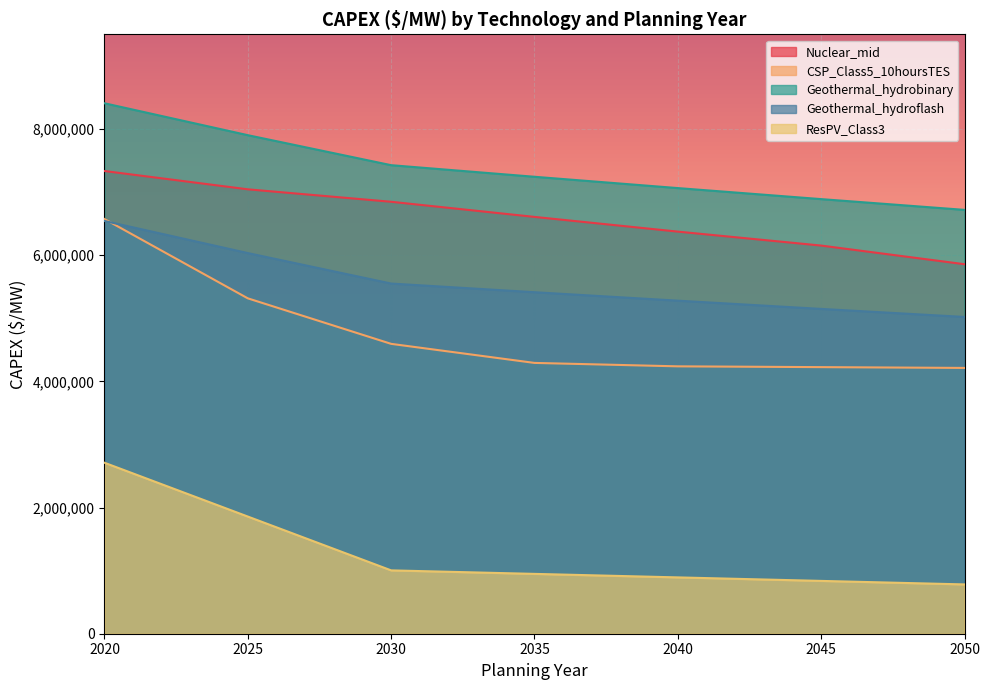

Where does the CSP_Class5_10hoursTES series first go above 4292236?

2020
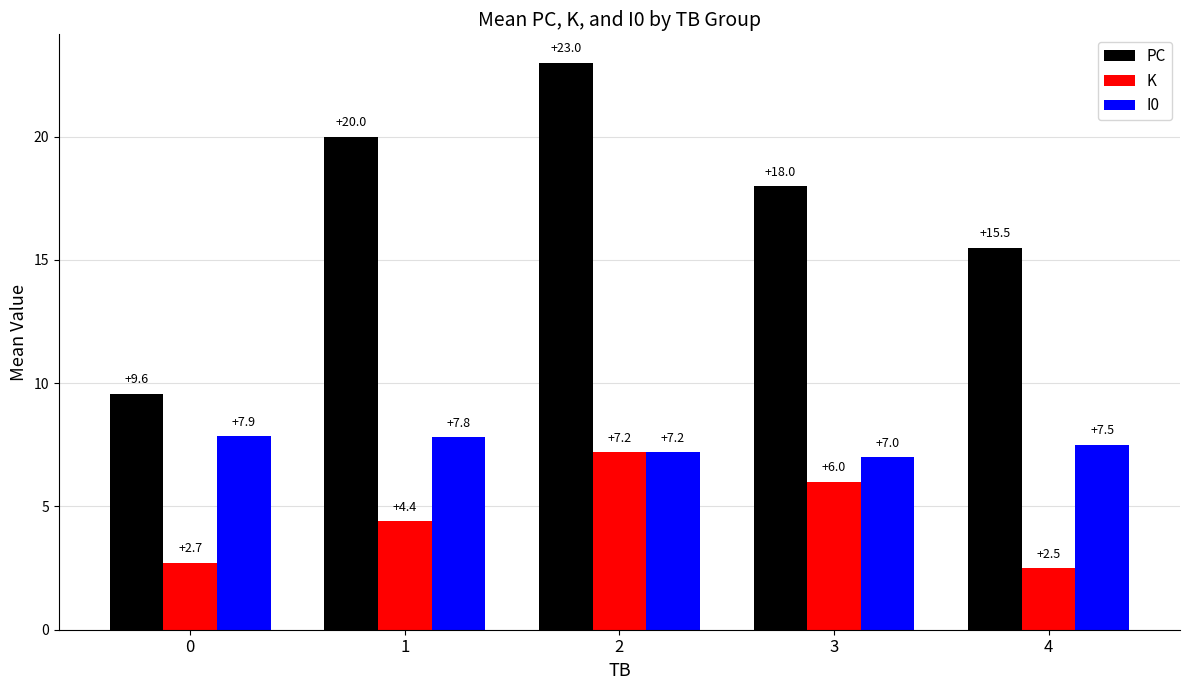

Reading right to left, list all the values displayed in this chart.

PC: 4=15.5	3=18.0	2=23.0	1=20.0	0=9.6
K: 4=2.5	3=6.0	2=7.2	1=4.4	0=2.7
I0: 4=7.5	3=7.0	2=7.2	1=7.8	0=7.9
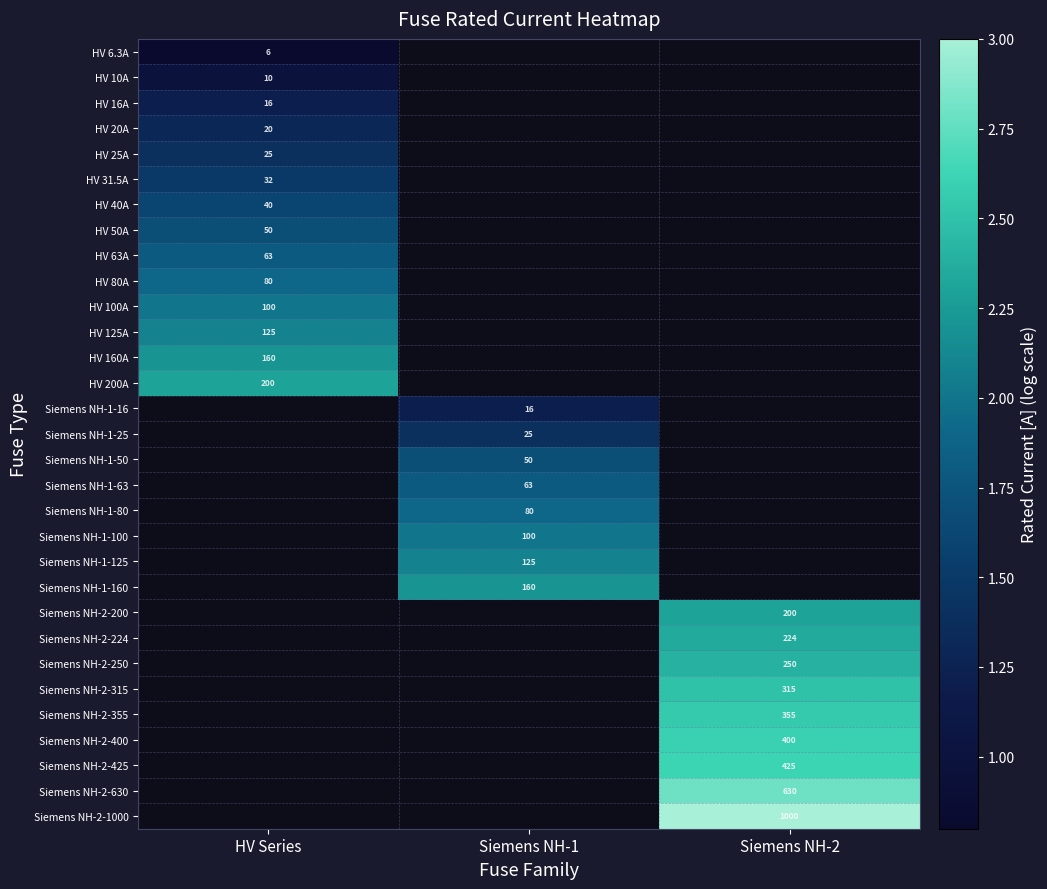

What is the difference between the highest and lowest values at HV Series?

1.5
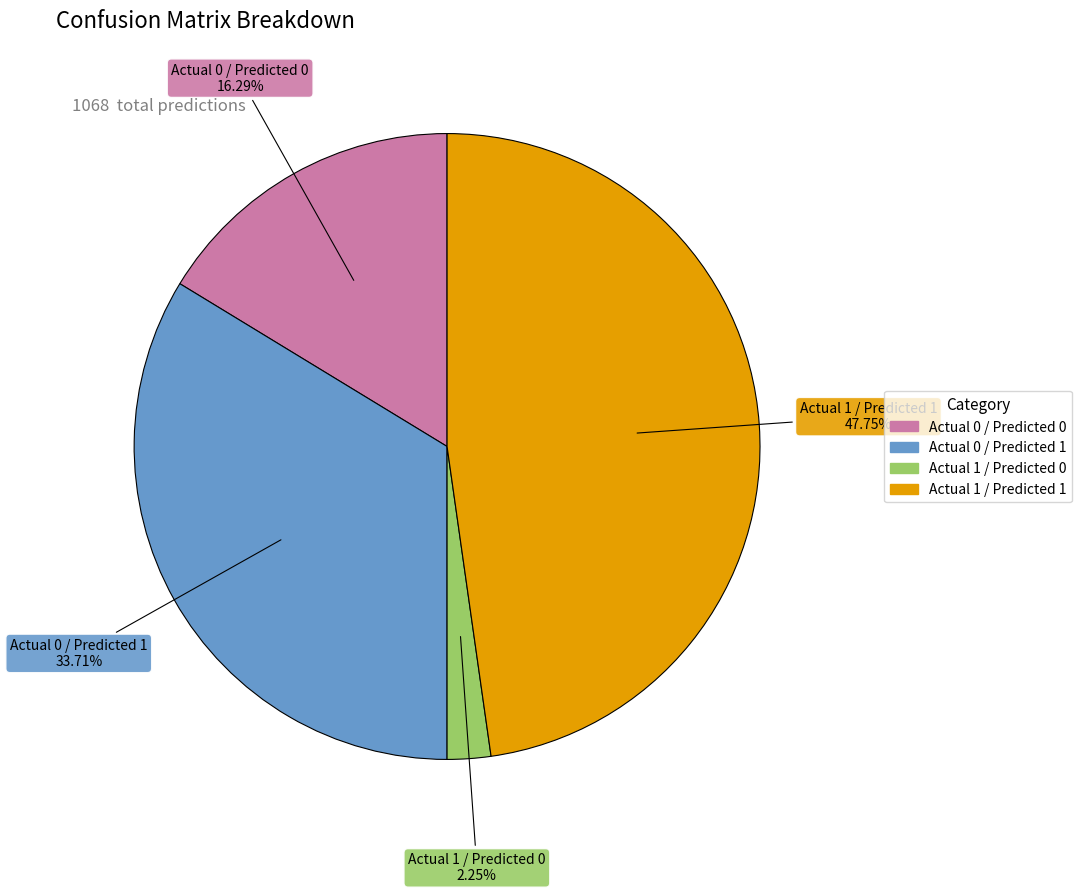

Is there a majority slice in this chart?

No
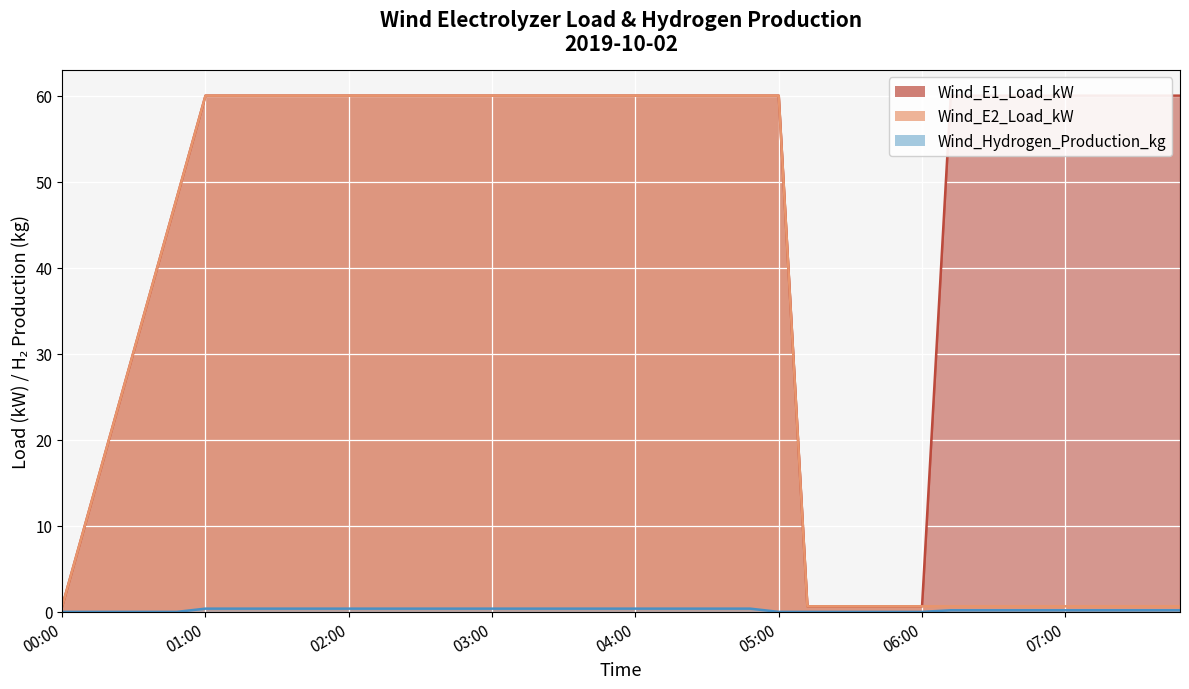

At 2019-10-02 03:24:00, list the series in order from smallest to largest.

Wind_Hydrogen_Production_kg, Wind_E1_Load_kW, Wind_E2_Load_kW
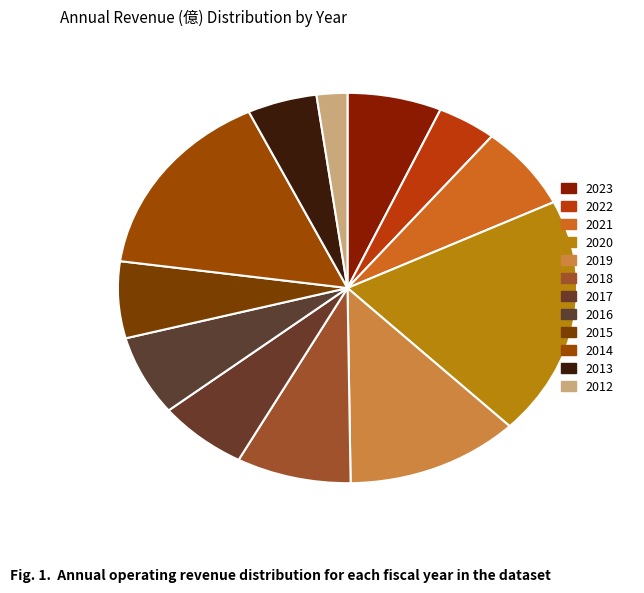

What percentage is the 2017 slice, to the nearest percent?

6%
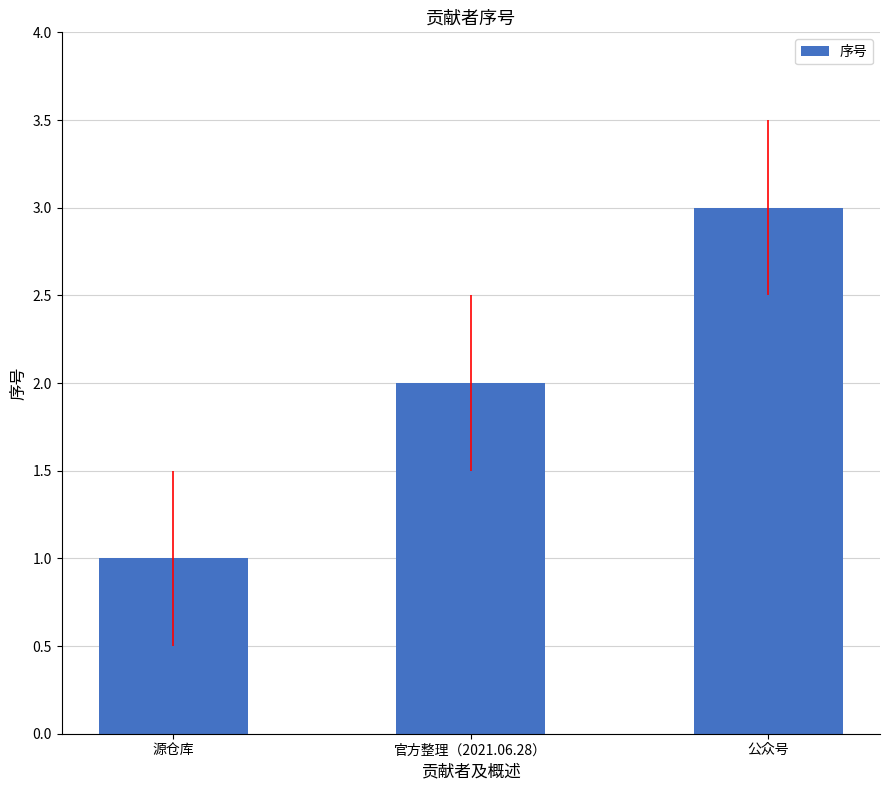

What is the label of the 2nd bar from the right?

官方整理（2021.06.28）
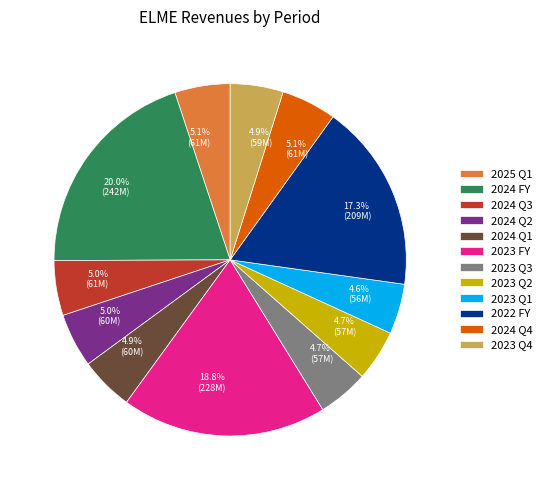

True or false: 2024 FY accounts for 20% of the total.

True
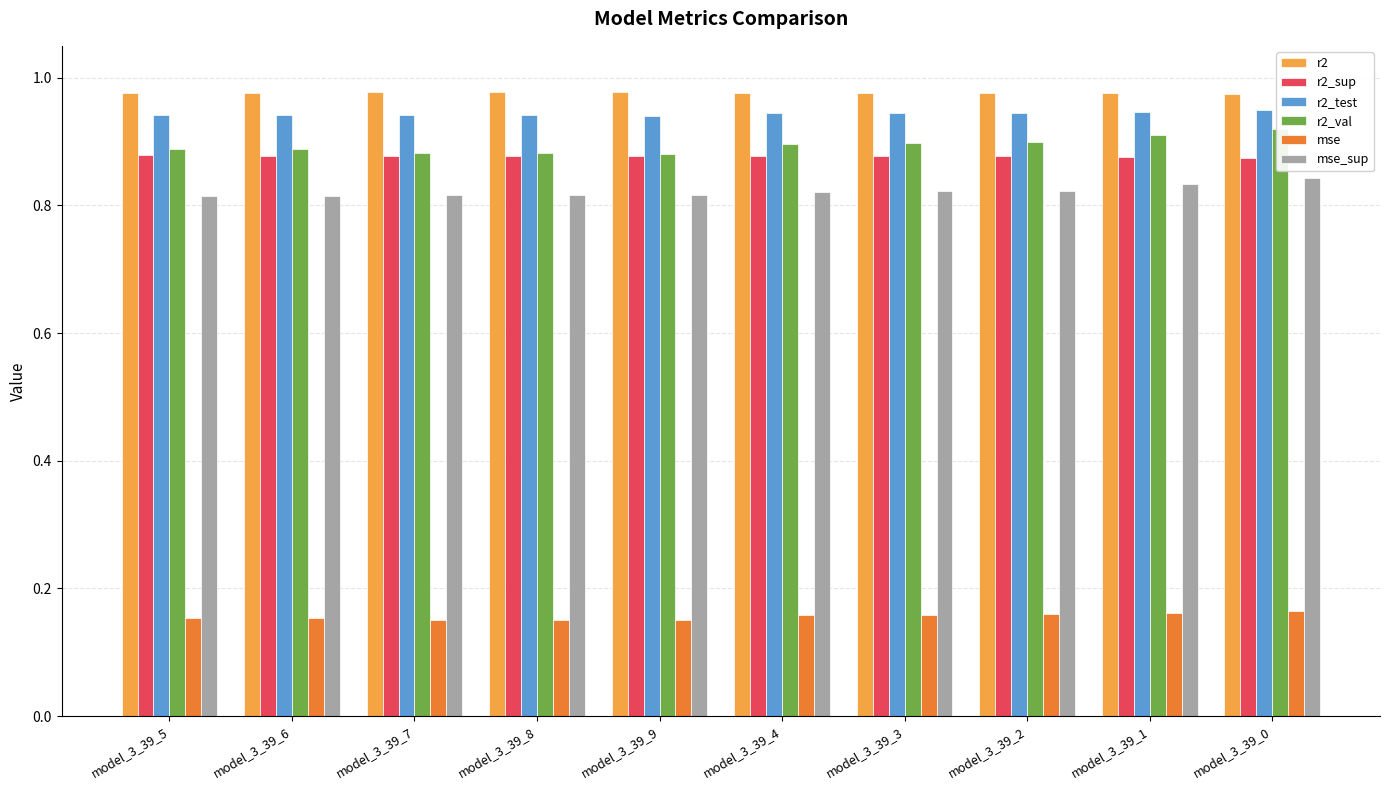

What is the difference between the highest and lowest values at model_3_39_5?

0.8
..............................
EXERCISE REQUIREMENTS: Reproduce the data from the line containing "What is the label" through the end, both ends included, swapping "difference" for "gap" and leaving everything else as it is. Omit the pictures.

RESULT OF THIS EXERCISE:
What is the label of the 2nd bar from the right?

官方整理（2021.06.28）

True or false: 2024 FY accounts for 20% of the total.

True

What is the gap between the highest and lowest values at model_3_39_5?

0.8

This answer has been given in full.